Wow! We are always striving to be among the world's best. It's a good effort.
However, we have forgotten that as host to this students, perhaps Malaysia is now among the world's most 'troubled' by them, especially those from the African nations. As at June 2011, the number of international students in Malaysia has exceeded 90,000 people and the Higher Education Ministry targets 200,000 international students by 2020.
Ok. We allow them to study here. Our private universities and colleges also offer among the best education packages as compared to other developed and developing nations.
But our government only issues licenses to this private education centers. As long as they meet all the required procedures, they will get the license to operate. And so, they put up advertisement locally and abroad to lure foreign students to enroll. They also engaged runners who reap millions of ringgit for bringing them in by arranging all necessary documents i.e student visa and accommodation.
Owners and operators of these colleges are happy enough to collect whatever fees imposed on the students. As long as they pay their monthly or annual fees, it does not matter whether they attend classes of not.

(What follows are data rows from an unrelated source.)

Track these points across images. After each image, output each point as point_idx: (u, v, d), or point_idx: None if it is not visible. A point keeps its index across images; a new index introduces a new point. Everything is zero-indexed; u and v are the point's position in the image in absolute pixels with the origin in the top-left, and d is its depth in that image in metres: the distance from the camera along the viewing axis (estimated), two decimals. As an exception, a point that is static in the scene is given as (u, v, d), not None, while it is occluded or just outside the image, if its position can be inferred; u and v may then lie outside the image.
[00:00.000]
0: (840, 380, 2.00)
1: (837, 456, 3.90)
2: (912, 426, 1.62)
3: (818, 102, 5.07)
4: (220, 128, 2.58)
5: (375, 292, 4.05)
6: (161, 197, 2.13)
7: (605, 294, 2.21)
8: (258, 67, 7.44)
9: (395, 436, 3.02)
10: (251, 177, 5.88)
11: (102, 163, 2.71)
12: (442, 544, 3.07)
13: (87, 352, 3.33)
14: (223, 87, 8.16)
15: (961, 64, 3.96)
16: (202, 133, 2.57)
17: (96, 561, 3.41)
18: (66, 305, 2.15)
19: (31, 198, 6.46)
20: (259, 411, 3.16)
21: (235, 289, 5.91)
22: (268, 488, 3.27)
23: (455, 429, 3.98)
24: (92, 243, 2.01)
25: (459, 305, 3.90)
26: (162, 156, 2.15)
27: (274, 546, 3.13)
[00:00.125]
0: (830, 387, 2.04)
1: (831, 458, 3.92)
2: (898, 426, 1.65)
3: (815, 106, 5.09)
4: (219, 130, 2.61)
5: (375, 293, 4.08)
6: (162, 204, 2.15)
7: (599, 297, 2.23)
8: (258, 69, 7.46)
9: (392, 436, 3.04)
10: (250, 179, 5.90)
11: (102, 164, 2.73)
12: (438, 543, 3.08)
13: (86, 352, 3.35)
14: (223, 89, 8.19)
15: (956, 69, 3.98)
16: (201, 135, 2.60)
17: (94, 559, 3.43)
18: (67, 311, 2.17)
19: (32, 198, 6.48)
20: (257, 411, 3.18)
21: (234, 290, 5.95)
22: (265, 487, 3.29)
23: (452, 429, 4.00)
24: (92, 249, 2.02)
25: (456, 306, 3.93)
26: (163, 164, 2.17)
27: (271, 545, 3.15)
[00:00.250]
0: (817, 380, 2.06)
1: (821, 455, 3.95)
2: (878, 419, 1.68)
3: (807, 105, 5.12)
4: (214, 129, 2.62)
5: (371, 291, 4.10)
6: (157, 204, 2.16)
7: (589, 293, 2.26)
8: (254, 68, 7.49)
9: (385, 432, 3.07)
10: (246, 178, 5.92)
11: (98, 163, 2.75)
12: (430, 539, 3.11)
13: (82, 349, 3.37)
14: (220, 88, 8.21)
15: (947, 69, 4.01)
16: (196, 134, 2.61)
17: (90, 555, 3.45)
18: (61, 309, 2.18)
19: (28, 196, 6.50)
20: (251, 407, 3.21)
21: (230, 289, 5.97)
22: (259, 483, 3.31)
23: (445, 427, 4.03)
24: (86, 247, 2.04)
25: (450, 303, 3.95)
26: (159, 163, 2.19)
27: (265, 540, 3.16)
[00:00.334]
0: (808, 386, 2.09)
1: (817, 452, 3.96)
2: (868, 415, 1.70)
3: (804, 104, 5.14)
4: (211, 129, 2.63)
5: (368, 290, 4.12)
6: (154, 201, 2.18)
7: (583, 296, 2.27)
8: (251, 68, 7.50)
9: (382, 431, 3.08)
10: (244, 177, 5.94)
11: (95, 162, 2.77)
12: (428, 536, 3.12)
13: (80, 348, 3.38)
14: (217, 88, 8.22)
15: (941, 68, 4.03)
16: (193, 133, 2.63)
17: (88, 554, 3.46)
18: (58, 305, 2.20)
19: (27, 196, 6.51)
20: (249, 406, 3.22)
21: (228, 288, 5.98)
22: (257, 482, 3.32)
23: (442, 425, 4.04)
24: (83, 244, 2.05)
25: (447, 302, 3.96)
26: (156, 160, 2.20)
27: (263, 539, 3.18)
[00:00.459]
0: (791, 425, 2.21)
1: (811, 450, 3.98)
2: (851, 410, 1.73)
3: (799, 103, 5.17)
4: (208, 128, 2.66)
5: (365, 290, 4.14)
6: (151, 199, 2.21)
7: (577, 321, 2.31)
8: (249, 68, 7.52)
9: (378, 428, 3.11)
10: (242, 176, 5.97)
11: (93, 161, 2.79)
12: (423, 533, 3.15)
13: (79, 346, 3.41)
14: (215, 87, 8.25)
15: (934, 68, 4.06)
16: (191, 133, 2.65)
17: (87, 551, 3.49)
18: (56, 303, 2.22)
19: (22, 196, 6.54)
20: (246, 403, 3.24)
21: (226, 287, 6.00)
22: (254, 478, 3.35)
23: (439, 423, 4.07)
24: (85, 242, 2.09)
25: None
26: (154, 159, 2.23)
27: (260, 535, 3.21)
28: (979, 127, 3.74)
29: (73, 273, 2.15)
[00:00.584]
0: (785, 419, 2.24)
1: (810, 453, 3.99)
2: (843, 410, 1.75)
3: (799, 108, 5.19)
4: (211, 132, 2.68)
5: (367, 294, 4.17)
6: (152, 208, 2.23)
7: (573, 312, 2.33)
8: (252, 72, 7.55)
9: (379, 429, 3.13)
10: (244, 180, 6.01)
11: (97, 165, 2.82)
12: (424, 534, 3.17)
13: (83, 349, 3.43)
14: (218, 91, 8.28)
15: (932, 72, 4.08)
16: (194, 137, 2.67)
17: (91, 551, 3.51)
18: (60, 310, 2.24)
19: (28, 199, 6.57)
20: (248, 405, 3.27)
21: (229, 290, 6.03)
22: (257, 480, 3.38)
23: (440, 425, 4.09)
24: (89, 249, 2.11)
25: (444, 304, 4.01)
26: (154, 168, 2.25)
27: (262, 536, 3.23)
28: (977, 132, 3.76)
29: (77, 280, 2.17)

What matters most is money. The private universities and colleges need plenty of money to keep operate. Of course, they can't afford to run on losses. And so, money is everything to them.
If the students fail to attend their classes, they will not pass their examination. If they fail, they will have to repeat their subjects. And to repeat, it incurs extra charges. The colleges would be very happy to earn that 'extra income from failures'.
Some foreign students come from rich and wealthy family. Some just have the money to study and live in Malaysia for that stipulated period. In fact, some of them didn't have any intention to study but to do something else, something daring and to some extent breach our laws.
We have read news about many foreign students, especially the Africans, been involved in illegal activities namely drug, vice and gangsterism. We also have a number of them in Kamunting under the ISA.
I remember sometimes in May 2008, a group of African students were involved in gang fights in Mantin and the police had a grueling time to control them (picture).
A group of African students also attacked TV3 crew members in Taman Connaught, Cheras a few years ago when the journalists were 'spying' on their 'Little Africa' colony there.
So, how many more foreign students, notably from Africa are allowed in? Under the 6P program, does anybody know how many illegal Africans are also seeking legalisation but now allowed (as no African nations are on the list)? So, what will happen to them when our 'pemutihan' starts immediately after Hari Raya.
To the Higher Education Ministry, what have you done to monitor the private universities and colleges in ensuring that the students awarded with the 'student visa' really study and not doing anything else?
Are we that proud for being among the best?